Location
- Country: Canada
- Province: Quebec
- Region: Chaudière-Appalaches
- MRC: Montmagny Regional County Municipality

Physical characteristics
- Source: Mountain and forest streams
- • location: Notre-Dame-du-Rosaire
- • coordinates: 46°51′51″N 70°24′18″W﻿ / ﻿46.864216°N 70.404992°W
- • elevation: 408 metres (1,339 ft)
- Mouth: Bras Saint-Nicolas
- • location: Montmagny
- • coordinates: 46°59′09″N 70°31′01″W﻿ / ﻿46.98583°N 70.51694°W
- • elevation: 10 metres (33 ft)
- Length: 32.3 kilometres (20.1 mi)

Basin features
- Progression: Bras Saint-Nicolas, Rivière du Sud (Montmagny), St. Lawrence River
- • left: (upstream) ruisseau des Prairies
- • right: (upstream) cours d'eau Gagné, Rivière Inconnue (rivière des Perdrix)

= Rivière des Perdrix =

River in Chaudière-Appalaches, Quebec (Canada)

The rivière des Perdrix flows in the municipalities of Notre-Dame-du-Rosaire, Cap-Saint-Ignace and Montmagny, in the Montmagny Regional County Municipality, in the administrative region of Chaudière-Appalaches, in Quebec, in Canada.

The Rivière des Perdrix is a tributary of the south bank of the Bras Saint-Nicolas, which flows on the southeast bank of the rivière du Sud (Montmagny); the latter flows north-east to the south shore of the St. Lawrence River.

== Geography ==

The main neighboring watersheds of the Perdrix river are:
- north side: St. Lawrence River, Bras Saint-Nicolas;
- east side: Guimont stream, Bras Saint-Nicolas, Inconnue River;
- south side: rivière du Sud (Montmagny), Fraser River, Alick River;
- west side: rivière du Sud (Montmagny), Bras Saint-Nicolas.
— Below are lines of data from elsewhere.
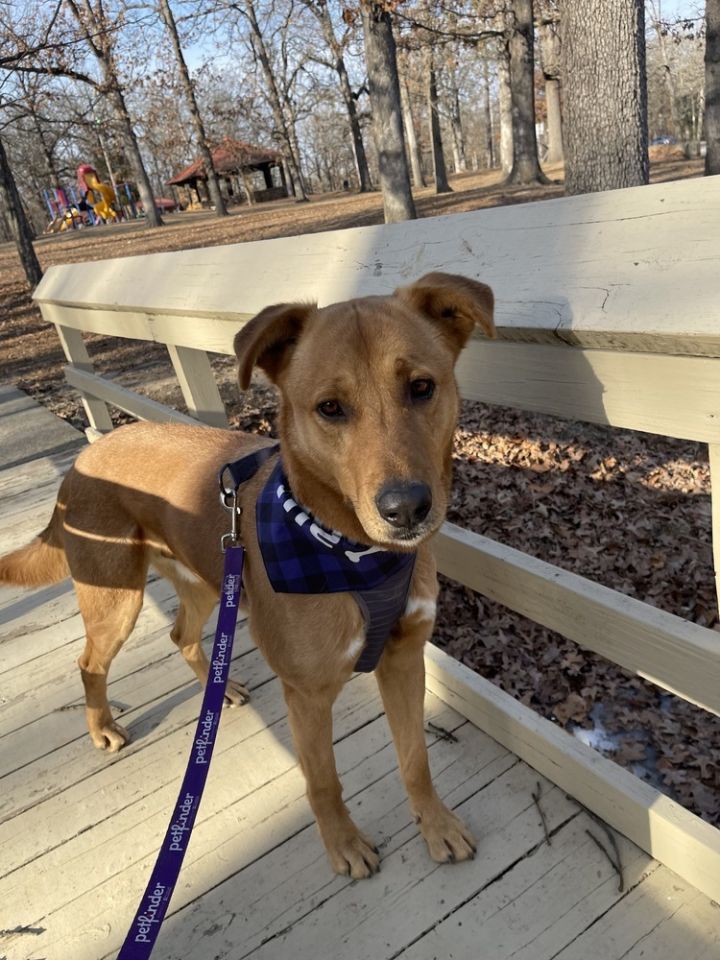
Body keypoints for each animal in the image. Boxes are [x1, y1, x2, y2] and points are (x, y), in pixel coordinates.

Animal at [0, 272, 496, 876]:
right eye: (329, 407)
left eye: (422, 387)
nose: (406, 509)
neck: (353, 555)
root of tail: (82, 461)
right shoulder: (307, 695)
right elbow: (324, 781)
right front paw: (344, 844)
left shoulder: (403, 660)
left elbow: (415, 758)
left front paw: (436, 825)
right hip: (115, 600)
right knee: (90, 663)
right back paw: (103, 728)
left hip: (206, 582)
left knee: (181, 634)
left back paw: (220, 687)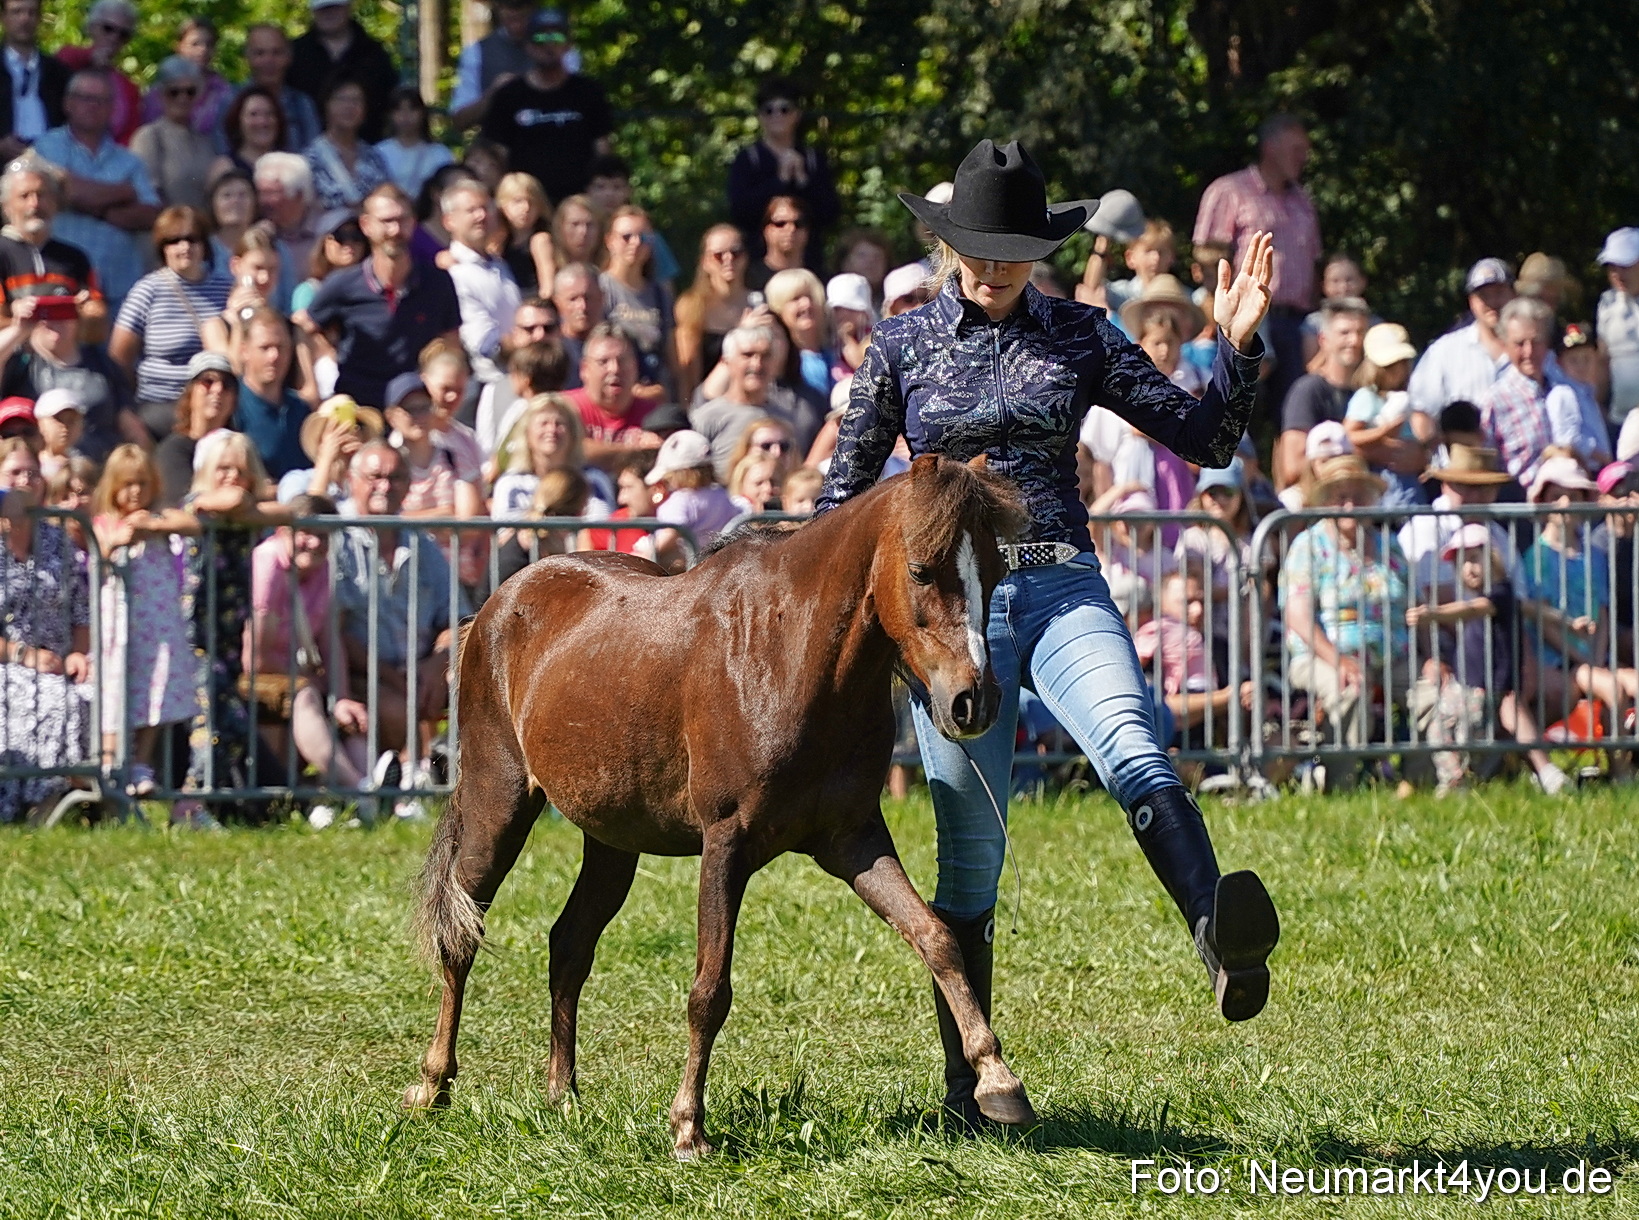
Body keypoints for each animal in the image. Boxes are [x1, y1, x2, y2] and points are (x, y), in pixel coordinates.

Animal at [406, 454, 1036, 1158]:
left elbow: (937, 938)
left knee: (568, 944)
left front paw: (999, 1080)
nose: (974, 701)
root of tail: (494, 608)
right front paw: (688, 1125)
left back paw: (561, 1094)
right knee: (461, 934)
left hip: (613, 841)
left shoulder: (853, 840)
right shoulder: (726, 844)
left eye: (997, 570)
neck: (787, 654)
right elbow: (710, 989)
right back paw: (432, 1085)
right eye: (923, 569)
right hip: (499, 808)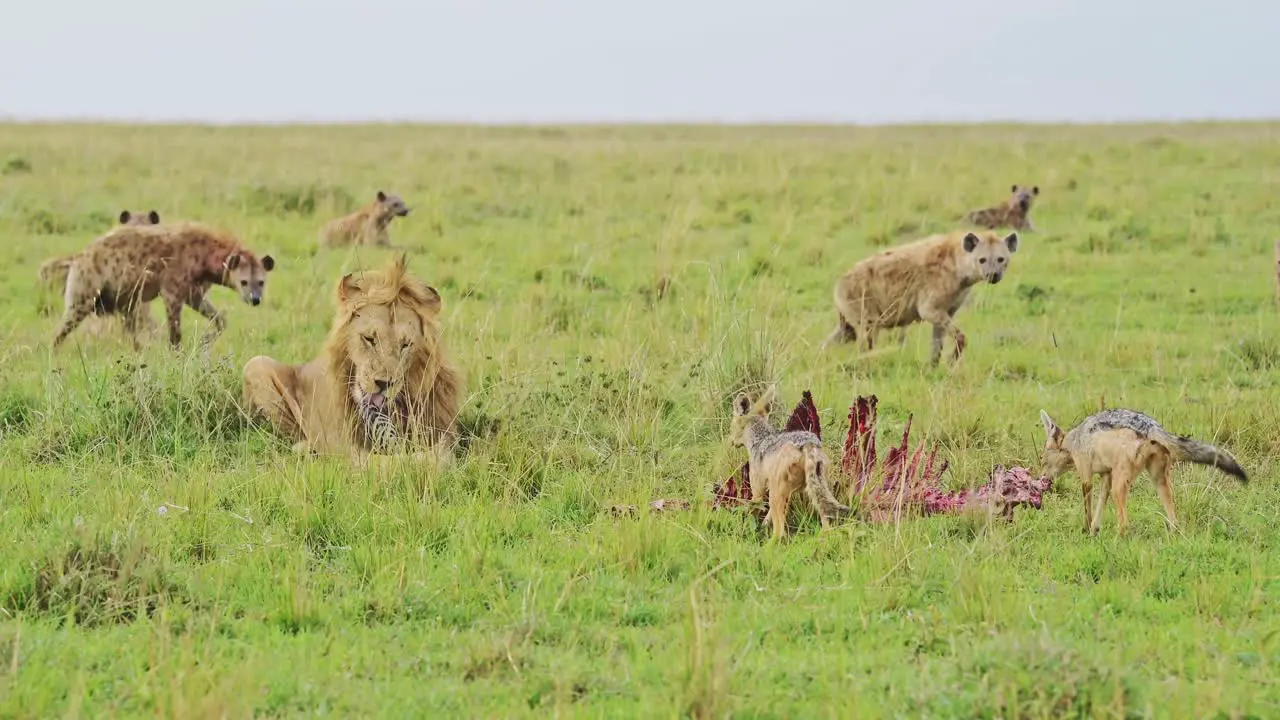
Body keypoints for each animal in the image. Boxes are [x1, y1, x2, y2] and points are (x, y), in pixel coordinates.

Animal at [241, 254, 463, 461]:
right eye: (369, 339)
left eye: (405, 345)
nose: (384, 384)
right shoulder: (344, 445)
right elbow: (383, 462)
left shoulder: (443, 431)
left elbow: (440, 453)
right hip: (256, 364)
The Perdrix River has its source on the northern slope of the "Maple Mountain", on the northern slope of the Notre Dame Mountains, in the municipality of Notre-Dame-du-Rosaire. Several branches of mountain and forest streams feed the head of the Perdrix River.

From its source, the Perdrix River flows over 32.3 km, divided into the following segments:

- 3.3 km north-east in Notre-Dame-du-Rosaire, to the confluence of a stream branch (coming from the south);
- 5.9 km northward, up to the confluence of the Inconnue River (coming from the south-east);
- 0.8 km north, to the limit between Notre-Dame-du-Rosaire and Cap-Saint-Ignace;
- 13.2 km north, up to Chemin des Érables-Ouest;
- 5.6 km west, crossing the route des Pommiers, to Chemin Bellevue-Ouest;
- 1.3 km west, to the limit between Cap-Saint-Ignace and Montmagny;
- 1.9 km west, to highway 20;
- 0.3 km north, up to its confluence.

Rivière des Perdrix flows on the south shore of Bras Saint-Nicolas. This confluence is located 1.6 km from the south shore of St. Lawrence River, at 1.3 km downstream of the limit between Cap-Saint-Ignace and Montmagny, as well as 3.1 km upstream of the railway bridge that crosses the town of Montmagny.

== Toponymy ==
The toponym Rivière des Perdrix was formalized on December 5, 1968, at the Commission de toponymie du Québec.